Our verdict: Goods such as pyrotechnics (e.g. fireworks) are already under much regulation, due largely to its ability to be used as a weapon and cause harm to third parties. It is ironic that “having to notify” and “occasional additions to instructions manual” are singled out as “barriers to trade” in the EC decision. Mere notification (with no further certification necessary) seems a trivial burden, in light of so much other admin imposed on pyrotechnics trading by the EU. Multilingual instructions manuals are themselves barriers to trade, especially for everyday use products. Here at least some extra text may be justifiable on genuine safety grounds (and even then it is a trivial one-off cost at the packaging design stage). Above all, however, neither are really barriers to cross-border trade. The same obligations apply to domestic and foreign producers, so the German system does not discriminate anyone (unlike the case of referring Portugal to the ECJ for effectively taxing foreign cars more.)


is being issued a reasoned opinion for failing to issue a National Energy Efficiency Action Plan and long-term strategy for mobilizing investment in the renovation of the national stock of residential and commercial buildings.


Our verdict: The 2012 Energy Efficiency Directive forces member states to introduce programmes to achieve certain energy savings by 2020. Slovenia has already incorporated the Directive into national law, and Slovenian companies therefore already have to comply: producing extra instructions manuals (!- see our note on German pyrotechnics above) on how to use a product more energy-efficiently, participating in recycling programmes for old appliances and even windows, etc. However, the issue is that all this has not been converted into an official “National Plan”, a bureaucratic report that itself is only a non-binding collection of promises and ideas. This is of little practical consequence. History suggests that most plans are not achieved anyway. We predict that this case is unlikely to reach the stage of a legal action. Slovenia will produce such report, for the report’s sake. Anyone can produce a plan, but it’s burdensome. Slovenia is one of the smallest EU countries and a stream of constant reports and mandated brochures is especially costly under such circumstances. Population giants like Germany or France can afford to take five out of 80 or 60 million people away from the economy and make them work on such a report. Slovenia will now lose 5 people out of mere 2 million. A much heavier burden.

United Kingdom

is being issued a reasoned opinion to stop exempting tiny cider producers from paying the ethanol tax.

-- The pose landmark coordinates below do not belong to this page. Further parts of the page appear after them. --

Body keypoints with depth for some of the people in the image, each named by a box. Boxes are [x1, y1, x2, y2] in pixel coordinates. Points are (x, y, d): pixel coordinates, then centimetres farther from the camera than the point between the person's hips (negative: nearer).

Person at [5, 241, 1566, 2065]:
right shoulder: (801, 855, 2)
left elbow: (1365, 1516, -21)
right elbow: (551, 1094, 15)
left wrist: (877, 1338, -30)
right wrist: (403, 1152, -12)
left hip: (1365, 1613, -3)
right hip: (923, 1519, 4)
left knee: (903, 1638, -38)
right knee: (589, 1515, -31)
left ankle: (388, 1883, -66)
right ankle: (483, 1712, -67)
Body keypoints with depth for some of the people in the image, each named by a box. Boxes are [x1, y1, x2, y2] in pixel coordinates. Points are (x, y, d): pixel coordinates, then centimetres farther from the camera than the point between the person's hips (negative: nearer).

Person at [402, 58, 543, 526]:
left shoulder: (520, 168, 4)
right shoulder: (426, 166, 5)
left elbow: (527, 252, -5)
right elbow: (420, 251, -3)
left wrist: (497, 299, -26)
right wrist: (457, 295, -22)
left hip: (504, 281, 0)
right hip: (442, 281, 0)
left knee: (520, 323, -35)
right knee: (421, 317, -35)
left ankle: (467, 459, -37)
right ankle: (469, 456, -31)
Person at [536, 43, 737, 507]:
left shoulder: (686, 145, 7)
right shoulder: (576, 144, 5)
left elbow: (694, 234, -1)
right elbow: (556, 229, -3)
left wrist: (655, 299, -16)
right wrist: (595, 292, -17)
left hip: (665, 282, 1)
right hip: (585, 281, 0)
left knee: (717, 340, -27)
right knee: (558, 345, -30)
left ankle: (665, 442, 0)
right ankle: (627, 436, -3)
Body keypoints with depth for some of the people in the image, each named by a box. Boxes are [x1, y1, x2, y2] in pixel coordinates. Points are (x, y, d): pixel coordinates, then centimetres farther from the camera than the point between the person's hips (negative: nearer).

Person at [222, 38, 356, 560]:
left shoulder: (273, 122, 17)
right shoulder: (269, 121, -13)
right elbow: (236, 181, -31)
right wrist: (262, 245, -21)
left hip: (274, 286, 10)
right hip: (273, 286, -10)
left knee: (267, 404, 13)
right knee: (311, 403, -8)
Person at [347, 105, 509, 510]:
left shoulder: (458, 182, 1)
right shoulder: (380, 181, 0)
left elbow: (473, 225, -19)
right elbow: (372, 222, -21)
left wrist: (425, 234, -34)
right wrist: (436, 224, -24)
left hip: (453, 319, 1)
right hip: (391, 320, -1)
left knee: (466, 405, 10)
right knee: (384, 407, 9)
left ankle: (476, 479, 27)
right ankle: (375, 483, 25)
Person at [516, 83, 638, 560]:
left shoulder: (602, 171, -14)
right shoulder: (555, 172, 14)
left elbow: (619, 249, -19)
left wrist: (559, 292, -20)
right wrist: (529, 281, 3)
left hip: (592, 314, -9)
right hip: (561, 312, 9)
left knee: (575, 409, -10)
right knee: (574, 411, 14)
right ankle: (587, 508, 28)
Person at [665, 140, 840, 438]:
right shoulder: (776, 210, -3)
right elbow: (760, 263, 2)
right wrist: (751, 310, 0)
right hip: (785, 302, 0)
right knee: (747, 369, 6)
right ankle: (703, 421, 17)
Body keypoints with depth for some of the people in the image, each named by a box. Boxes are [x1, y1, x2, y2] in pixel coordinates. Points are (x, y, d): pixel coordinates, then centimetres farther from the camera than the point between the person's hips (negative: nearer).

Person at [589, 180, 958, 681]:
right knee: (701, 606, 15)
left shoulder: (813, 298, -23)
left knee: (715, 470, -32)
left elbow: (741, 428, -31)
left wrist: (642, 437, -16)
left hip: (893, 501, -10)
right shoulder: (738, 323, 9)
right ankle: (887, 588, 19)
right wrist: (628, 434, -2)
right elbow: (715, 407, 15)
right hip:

Our verdict: We have consistently argued throughout our assessments that arbitrary tax exemptions are bad, especially if they are selectively applied to particular firms, industries or countries. However, this “exemption” is somewhat different, for at least two reasons.
• Agriculture is a field already so full of special treatments and exemptions that it is usually difficult to establish what is the default from which an exemption is made
• The exemption only applies to what are essentially hobby producers, the market value of their annual production is never more than €10,000, with costs often even exceeding that. An argument can be made that they should not have been included in a “producer” tax in the first place. (Otherwise leaving one’s apple juice too long would make one liable to tax).
English cider is rather UK-specific commodity with little cross-border trade, so single market isn’t really affected. Above all, however, the single market in alcohol is already so “unbalanced” by the different rates of ethanol tax that this could not make a dent even if it wanted to. (A 0.75L bottle of wine, for example, is taxed at €3.20 in the UK and at €0.04 in France.)